EAA founder Paul Poberezny, center, with some of the youngsters that EAA Chapter 229 helped build a Zenair kitplane. Photo Bill De Brauwer.

It’s a disturbing trend,. but the average aviation enthusiast isn’t getting any younger. To combat this associations like EAA have created programs like Young Eagles to encourage young people to learn to fly.
The problem of age was painfully aware to members of EAA Chapter 229’s Falcon Wing in Winter Haven, Fla.
"A couple of years ago, we looked around the room at a chapter meeting and saw a sea of bald heads ... and no kids," explained Dick Gibbs, the chapter's president.
What made these flyers different is that they decided to do something other than just talking about it.
"When we were young, we used to spend a day scrubbing a hangar floor just to get an hour's dual," Gibbs said. 'We'd do anything around a field just to get to fly."
"But those opportunities just aren't there now, what with security concerns and the like."
So the chapter members sought a modem equivalent of the blood, sweat and tears experience ... and decided they would encourage a group of youngsters to build and fly a Zenair Zodiac kitplane.
"We saw a bunch of essentially disenfranchised kids who wanted to fly but wouldn't have thought of trying to afford lessons.

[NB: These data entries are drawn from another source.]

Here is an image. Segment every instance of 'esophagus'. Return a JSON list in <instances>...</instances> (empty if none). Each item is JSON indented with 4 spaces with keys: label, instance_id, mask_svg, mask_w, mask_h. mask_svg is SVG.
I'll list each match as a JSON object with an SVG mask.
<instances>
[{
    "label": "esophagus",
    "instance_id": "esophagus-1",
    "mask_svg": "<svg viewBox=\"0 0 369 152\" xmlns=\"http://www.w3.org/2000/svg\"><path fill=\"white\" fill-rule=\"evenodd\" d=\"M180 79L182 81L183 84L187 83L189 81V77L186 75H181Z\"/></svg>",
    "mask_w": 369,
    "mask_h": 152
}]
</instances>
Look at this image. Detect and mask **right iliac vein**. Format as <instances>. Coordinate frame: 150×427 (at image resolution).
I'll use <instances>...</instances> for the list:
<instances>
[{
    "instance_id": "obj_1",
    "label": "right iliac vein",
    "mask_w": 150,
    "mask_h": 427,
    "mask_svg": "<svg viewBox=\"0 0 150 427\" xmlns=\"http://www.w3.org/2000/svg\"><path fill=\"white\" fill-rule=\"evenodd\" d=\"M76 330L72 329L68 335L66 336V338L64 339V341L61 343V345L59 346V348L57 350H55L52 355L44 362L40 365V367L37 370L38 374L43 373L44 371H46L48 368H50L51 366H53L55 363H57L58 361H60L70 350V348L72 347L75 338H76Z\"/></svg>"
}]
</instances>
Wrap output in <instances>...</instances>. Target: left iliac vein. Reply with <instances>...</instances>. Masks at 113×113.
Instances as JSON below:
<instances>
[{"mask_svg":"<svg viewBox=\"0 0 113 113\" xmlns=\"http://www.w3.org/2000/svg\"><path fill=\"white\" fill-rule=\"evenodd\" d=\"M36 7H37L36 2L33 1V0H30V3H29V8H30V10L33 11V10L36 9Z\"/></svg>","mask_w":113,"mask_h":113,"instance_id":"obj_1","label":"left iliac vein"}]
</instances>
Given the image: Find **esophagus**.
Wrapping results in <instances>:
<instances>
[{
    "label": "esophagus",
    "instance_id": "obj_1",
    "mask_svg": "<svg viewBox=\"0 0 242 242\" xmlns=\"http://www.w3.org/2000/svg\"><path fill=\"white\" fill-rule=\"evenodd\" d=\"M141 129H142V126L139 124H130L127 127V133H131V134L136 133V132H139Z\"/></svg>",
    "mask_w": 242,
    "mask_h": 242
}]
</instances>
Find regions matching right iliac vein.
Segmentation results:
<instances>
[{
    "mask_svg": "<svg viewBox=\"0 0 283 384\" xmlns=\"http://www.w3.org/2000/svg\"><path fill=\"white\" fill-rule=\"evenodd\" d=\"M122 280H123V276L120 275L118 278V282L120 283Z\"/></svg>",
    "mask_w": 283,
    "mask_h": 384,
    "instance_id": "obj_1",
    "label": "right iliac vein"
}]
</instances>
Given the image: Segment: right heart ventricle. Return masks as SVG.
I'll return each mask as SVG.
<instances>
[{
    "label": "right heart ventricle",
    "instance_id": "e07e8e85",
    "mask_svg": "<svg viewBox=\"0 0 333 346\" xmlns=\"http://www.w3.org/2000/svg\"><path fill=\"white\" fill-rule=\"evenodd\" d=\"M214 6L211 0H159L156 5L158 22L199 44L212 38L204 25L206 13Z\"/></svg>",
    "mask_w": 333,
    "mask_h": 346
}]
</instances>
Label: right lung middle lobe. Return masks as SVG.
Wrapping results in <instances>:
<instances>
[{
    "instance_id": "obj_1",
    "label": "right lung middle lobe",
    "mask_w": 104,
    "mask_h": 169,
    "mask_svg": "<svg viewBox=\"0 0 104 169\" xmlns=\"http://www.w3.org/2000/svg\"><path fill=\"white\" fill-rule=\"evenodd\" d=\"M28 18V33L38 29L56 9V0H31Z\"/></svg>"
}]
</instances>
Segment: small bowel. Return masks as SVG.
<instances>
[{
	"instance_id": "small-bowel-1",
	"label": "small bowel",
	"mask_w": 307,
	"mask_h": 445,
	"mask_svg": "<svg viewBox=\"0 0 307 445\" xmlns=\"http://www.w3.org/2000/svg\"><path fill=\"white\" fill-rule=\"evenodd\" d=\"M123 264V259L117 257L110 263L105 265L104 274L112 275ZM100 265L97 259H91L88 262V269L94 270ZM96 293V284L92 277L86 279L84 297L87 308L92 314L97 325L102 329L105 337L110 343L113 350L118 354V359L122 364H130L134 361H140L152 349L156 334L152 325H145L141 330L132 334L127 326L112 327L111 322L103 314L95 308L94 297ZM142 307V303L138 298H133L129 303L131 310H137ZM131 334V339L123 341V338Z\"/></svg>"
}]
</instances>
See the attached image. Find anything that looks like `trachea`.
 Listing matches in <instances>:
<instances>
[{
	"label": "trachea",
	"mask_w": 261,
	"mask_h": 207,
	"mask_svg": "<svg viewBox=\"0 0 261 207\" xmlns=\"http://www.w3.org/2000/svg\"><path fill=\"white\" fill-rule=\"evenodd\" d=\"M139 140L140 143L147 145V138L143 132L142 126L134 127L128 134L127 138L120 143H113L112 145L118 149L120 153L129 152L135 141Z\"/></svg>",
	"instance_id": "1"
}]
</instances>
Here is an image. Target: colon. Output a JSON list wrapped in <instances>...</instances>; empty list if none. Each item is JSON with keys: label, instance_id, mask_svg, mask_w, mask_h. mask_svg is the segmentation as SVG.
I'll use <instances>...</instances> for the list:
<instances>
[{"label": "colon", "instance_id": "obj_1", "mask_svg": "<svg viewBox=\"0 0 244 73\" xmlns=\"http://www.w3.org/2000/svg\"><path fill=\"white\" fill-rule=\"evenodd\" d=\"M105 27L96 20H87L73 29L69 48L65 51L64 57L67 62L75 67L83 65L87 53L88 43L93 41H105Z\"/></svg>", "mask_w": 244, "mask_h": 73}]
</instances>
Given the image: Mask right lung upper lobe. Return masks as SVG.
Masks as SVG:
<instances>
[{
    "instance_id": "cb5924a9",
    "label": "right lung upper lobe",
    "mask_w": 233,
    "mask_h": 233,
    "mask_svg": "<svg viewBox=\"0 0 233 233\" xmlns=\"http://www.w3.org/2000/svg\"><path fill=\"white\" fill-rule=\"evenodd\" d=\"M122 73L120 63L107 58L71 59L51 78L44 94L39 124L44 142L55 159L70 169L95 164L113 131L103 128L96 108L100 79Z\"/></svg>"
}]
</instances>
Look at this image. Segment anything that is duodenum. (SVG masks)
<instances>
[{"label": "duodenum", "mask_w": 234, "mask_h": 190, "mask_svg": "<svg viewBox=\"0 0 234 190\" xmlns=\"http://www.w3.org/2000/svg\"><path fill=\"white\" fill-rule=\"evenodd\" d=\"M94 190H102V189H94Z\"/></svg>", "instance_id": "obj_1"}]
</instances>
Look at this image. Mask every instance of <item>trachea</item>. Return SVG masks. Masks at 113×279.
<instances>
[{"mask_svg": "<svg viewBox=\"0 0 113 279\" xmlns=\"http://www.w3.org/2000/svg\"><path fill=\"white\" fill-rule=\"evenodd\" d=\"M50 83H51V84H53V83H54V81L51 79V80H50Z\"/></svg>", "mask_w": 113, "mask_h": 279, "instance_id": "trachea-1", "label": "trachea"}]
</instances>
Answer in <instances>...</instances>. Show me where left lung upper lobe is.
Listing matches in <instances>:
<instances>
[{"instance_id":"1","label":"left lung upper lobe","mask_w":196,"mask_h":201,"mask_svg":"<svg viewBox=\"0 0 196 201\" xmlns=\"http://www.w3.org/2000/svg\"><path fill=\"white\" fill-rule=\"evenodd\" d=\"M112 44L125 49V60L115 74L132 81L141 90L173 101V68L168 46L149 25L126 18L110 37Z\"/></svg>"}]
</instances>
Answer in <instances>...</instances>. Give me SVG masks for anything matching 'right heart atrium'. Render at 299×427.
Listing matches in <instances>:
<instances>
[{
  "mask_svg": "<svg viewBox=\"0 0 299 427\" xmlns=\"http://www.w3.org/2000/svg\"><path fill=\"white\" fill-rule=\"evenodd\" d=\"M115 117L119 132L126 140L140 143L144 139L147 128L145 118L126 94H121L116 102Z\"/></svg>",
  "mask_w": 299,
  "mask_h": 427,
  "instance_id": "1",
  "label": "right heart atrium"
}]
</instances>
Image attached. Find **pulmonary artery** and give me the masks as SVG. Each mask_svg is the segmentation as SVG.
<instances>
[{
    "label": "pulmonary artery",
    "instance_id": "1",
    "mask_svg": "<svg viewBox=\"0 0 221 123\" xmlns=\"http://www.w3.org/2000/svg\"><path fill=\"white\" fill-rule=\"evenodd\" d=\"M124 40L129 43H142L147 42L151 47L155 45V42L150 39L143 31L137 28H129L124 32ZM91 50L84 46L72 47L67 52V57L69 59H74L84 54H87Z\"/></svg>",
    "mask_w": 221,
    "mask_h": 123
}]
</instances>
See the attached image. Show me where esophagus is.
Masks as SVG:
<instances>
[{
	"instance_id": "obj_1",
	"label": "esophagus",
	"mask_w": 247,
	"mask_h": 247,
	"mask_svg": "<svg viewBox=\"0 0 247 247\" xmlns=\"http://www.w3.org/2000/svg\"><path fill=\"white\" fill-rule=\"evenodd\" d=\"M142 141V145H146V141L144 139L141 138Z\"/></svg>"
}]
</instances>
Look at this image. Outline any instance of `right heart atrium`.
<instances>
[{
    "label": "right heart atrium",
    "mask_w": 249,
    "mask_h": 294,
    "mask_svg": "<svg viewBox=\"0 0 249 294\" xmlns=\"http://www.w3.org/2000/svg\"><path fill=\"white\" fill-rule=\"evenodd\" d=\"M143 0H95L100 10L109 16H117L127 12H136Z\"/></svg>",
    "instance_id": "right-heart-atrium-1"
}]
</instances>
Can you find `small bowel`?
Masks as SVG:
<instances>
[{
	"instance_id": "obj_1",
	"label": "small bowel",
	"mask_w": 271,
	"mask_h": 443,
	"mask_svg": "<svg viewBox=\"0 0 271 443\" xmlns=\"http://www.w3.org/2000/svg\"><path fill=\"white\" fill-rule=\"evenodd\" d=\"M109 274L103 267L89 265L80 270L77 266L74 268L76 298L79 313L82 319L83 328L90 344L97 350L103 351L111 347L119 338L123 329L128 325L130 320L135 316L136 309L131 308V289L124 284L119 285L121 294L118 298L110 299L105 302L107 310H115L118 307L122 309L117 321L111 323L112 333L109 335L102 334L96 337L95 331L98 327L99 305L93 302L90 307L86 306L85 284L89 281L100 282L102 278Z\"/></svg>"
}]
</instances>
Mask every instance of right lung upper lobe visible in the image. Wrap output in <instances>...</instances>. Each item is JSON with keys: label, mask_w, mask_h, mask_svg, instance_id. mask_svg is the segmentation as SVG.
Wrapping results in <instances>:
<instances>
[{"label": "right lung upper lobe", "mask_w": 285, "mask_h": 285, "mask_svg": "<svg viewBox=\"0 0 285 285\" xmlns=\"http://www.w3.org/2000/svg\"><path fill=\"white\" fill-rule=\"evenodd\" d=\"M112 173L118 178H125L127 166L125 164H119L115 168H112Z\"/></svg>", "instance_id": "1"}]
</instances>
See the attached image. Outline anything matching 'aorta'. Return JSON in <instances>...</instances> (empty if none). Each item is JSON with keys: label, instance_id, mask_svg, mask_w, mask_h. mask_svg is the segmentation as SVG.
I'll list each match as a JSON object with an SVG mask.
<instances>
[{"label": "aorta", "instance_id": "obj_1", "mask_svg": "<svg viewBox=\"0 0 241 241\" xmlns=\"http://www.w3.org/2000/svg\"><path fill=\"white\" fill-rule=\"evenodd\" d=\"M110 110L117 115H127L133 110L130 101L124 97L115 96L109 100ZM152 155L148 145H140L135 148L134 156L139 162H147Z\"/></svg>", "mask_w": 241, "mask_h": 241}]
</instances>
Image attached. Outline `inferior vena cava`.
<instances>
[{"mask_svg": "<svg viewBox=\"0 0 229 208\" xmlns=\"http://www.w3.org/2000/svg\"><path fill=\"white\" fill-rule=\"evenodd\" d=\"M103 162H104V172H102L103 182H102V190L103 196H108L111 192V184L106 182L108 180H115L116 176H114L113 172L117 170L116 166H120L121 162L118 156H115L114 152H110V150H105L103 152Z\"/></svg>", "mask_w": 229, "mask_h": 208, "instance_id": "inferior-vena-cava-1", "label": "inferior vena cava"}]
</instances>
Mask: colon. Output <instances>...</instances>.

In return for a certain number of hours spent building the aircraft, we'd promise to get them a flying license," Gibbs explained.
Helping the kids build their own aircraft was a key part of the chapter's vision.
'We didn't just want to embark on flight training," Gibbs, said. "First if there’s no pain, there's no gain: Second, we wanted to build some equity so we could put another bunch of kids through the program."
Matt Phillips, now 20, joined the program with his younger brother Andy after
hearing about it through a Boy Scout troop.
"About 20 kids applied - between 12 to 18 years old - and nobody was excluded,' he said.
"I built one wing, and did some work on the fuselage,' Phillips said. 'You can tell the left wing is the better-built one," he joked.
Although he's still needs to solo. Matt - now an aerospace engineering student - was busy manning the chapter’s stand where the Zenair Zodiac is on show. The chapter is encouraging supporters to sign up with a $10 contribution to the Falcon Wing. His brother is already in flight training and flew his first solo a year ago.
The program is about more than just building and flying an aircraft. It is designed to instill confidence, as well.
Gibbs tells of how 15-year-old Layla Embrey screamed in surprise the first time she switched on an electric drill. Now she confidently fits skin panels without a second's hesitation. Another time, after she stripped down an 85 horsepower Continental, Embrey looked as though she’d been dipped in a tar pit, he said.
"Enthusiasm’s not something we have to teach,', Dick said. "Keeping clean is!"
Dick’s hope is that the project will grow across the country. Chapters are about to start projects in Batavia, N.Y., and Santa Monica, Calif., and another has already started construction in south east Ohio, he understands.
Gibb is also quick to dismiss parallels with the Young Eagles program.
"This is a significant step further than the Young Eagles," he said. ".We'd like to see it spread."
"We're going to have some 15 to 18 teenage pilots in the air who would not otherwise have been pilots. There are 800 chapters and if each of them could get 10 teenagers in the air through the Falcons that would be 8,000 new teenage pilots a year."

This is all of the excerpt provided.